SYDNEY: 25,000 people came to the Opera House steps on 29th January for the annual launch of the Sydney Gay and Lesbian Mardi Gras, this year celebrating its twentieth anniversary.

The launches have become significant political events within the month leading up to the parade. The key-note address was this year given by Rev. Dorothy MacRea-MacMahon, until recently National Director of Mission of the Uniting Church, and under fire from the reactionary big-business Wesley Central Mission wing of her church for publicly identifying as a lesbian. She - and all the other speakers - recognised the presence of Eora and Gadigal Elders, and their ownership of the lands on which festival events take place and called for solidarity with indigenous communities in their struggles for land, self determination, and compensation for the stolen generations.

The highlight of the festival is the parade, which with over half a million spectators in recent years, is the largest public event in Australia.

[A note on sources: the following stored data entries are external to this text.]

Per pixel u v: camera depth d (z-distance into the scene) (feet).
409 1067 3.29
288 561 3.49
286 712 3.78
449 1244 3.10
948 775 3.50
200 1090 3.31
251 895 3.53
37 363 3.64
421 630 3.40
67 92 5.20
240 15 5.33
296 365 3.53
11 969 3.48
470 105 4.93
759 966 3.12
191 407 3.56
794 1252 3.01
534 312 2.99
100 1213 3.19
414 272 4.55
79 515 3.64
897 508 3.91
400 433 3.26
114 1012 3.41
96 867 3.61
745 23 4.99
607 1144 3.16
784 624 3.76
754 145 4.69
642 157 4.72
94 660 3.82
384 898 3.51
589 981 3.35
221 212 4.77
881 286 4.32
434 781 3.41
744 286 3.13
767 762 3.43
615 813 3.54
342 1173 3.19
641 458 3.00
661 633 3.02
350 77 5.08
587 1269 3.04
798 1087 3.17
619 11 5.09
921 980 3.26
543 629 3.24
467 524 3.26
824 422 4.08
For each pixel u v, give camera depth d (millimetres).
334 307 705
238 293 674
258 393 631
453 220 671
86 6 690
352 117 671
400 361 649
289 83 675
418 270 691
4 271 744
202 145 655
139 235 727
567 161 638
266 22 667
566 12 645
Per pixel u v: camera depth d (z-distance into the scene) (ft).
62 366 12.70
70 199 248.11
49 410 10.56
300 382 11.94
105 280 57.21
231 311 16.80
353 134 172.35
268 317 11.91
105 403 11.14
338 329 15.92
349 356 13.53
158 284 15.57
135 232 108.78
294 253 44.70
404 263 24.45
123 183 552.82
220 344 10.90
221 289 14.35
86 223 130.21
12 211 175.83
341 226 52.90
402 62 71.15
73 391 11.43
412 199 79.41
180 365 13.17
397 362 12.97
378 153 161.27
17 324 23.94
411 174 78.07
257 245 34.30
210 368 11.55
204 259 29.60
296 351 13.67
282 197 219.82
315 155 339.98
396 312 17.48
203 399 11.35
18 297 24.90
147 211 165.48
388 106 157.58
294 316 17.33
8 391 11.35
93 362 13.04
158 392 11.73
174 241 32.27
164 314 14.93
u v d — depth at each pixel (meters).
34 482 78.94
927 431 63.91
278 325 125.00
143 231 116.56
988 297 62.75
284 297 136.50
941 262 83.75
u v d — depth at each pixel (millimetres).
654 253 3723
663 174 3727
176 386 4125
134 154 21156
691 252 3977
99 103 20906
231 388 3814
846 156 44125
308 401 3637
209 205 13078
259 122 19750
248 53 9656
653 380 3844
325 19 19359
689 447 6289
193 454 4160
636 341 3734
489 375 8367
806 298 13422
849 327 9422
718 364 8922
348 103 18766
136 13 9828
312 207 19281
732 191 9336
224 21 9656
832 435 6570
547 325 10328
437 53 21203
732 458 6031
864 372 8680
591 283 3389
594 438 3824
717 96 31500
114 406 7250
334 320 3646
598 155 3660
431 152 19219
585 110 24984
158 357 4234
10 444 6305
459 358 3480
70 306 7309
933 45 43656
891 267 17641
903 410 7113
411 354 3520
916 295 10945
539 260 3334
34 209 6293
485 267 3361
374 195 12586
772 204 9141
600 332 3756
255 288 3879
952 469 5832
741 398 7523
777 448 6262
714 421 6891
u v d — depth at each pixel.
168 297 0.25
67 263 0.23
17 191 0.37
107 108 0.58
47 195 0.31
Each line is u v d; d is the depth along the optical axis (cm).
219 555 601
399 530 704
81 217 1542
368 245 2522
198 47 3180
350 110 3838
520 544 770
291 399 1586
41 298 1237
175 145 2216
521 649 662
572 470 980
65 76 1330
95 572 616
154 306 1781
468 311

Looking back over a 20-year struggle

This year’s parade will feature people who took part in the first mardi gras parade in 1978, which was brutally attacked by police. The first mardi gras was called to complete a day of solidarity with the American gay movement, then fighting advances by the Christian Right. But anger at the police attack on that night’s revellers galvanised the largest gay rights demonstrations up to then in Sydney, Melbourne, Adelaide and Brisbane.

A series of street protests throughout 1978 saw a total of 178 arrests, but by 1979 had led an embarrassed Wran Labor government to repeal the notorious Summary Offences Act, under which street marches and acts of same sex affection in public places had been illegal. The inclusion of homosexuality in the NSW Anti-Discrimination Act in 1982, and the partial reform of the anti-homosexual laws in 1984, could not have happened without the development of a confrontationist mass action politics within the Sydney gay community from 1978 onwards.

Left organisers

The first three Mardi Gras were organised by gay and lesbian activists, most of whom were supporters of communist and socialist organisations.

The move of the Mardi Gras to summer in 1981 allowed previously hostile gay business interests to take control, resulting in the temporary exclusion of lesbians. But by 1983 political demands and a community arts development focus were resurfacing within the mardi gras parades, and parade growth since has increasingly featured the diversity of groups within the gay and lesbian communities.

Now the Mardi Gras festival is substantially larger than the January Festival of Sydney, and so significant for the cultural and economic calendar of Sydney that the Herald issues a 24-page lift-out guide. There are dozens of commercial sponsorships, from airlines to dog food companies, but no government funding.

Reasserting our origins

This year’s theme ‘20 years of (r)evolution’ recalls both the genuinely revolutionary impulse of the first parade, as well as the changes over two decades that have institutionalised a gay commercial and cultural sector in Sydney, and the annual parade as a highly controlled spectator event.

Mardi Gras as an organisation has often tried to obscure its own origins, asserting that it only became a vibrant cultural event under conservative leadership in the 1980s, and pretending that the earliest parades were boring leftist street marches. Veterans of the 1978 events have been organising to reclaim and retell the early history, through exhibitions, videos, a web-site and booklet. Our presence in the 1998 parade will reinforce messages that the oppression we rebelled against in 1978 has not yet been fully defeated.